«Значит, так уж далеко зашло, если она ночует на даче?» Он снял пиджак, походил по кабинету, насквозь светлому, всегда покойному его убежищу, постоял против журнального столика, поглядывая на зеркальце, в которое утром, вероятно, смотрелась невеста сына, с ироническим удивлением отметил, что зеркальце ее поставлено на кипу вариантов режиссерского сценария, сказал вслух: «А это трогательно», – и вышел из кабинета.
Перед тем как спуститься вниз, Крымов заглянул в комнату жены, маленькую, уютную, куда ему приятно было заходить, в мир ностальгии по прошлой Москве двадцатых и сороковых годов, ныне ставшей холодным многоэтажным городом, потерявшим прежнюю душу.
Здесь, в уголке Ольги, было то, что любила она: плавность линий и изгибов, стройность, округлость в архитектуре, распространяющей тепло, успокоение, радость силуэтов, – рисунки и фотографии Пречистенского бульвара, Храм Христа Спасителя с видом на Замоскворечье, Сухарева башня с белыми узорами, ярусами и открытой галереей, весеннее Зарядье, его утренние переулки, вековые часовни и Ольгин московский пейзаж, весь в ледяной розовости зари, с обросшим инеем первым трамваем на пустынной улице, а рядом пейзаж дачный, грустно влекущий настроение сумерек: за окном голубеет зимний воздух, синеет снег на покатых крышах меж черных елей, и кое-где уже теплятся огоньки в домах.

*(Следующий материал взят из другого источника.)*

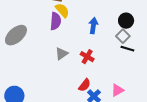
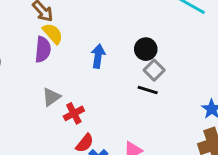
gray square: (123, 36) -> (154, 70), moved
red cross: (87, 57) -> (74, 113), moved, turned 32

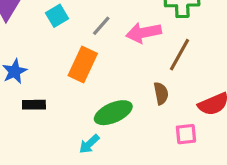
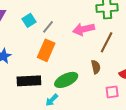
gray line: (101, 26) -> (48, 27), moved
black rectangle: (34, 105) -> (29, 81), moved, size x1.6

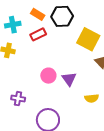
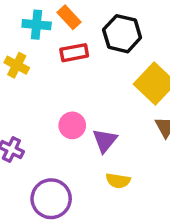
orange rectangle: (38, 14) -> (69, 17), moved
yellow semicircle: (92, 98) -> (118, 181), moved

Всякий раз Крымова овеивало здесь нетронутой чистотой, исходившей от старых фотографий, пейзажей на стенах, от чертежного стола с лампой на гибкой ножке, от тюлевой занавески до пола, в слабых волнистых движениях которой было что-то женственное, опрятное, так же как и опрятно застеленной кровати Ольги.
Когда пятнадцать лет назад строили дачу, эту комнатку отделали первой и не в Москве, а на даче встречали Новый год, возбужденные строительными хлопотами, деловыми разговорами с плотниками, исполненные самых радужных надежд на будущее, уповая на то, чтобы летом жить, работать в саду, принимать гостей, разумеется, только за городом. Но та первая встреча Нового года на даче была случайной и особенной, потому что, задержанные обильной метелью, завалившей дороги, они не поехали в Москву и, отрезанные снегопадом, остались вдвоем в недостроенном доме, скипидарно пахнущем холодными стружками на лестнице и воском свечей, оттаявшей хвоей в Ольгиной натопленной комнате, сотрясаемой вьюгой целый вечер. И все, что тогда делала, говорила Ольга, было наполнено ее любовью к нему: в ее безобманных, бархатных глазах, подставленных его взгляду, проходила то улыбка, то вырастала робкая нежность, когда он касался ее, своей жены, уже родившей двоих детей, но такой же нерешительной, как в девическую пору, отчего-то стеснявшейся его нетерпения.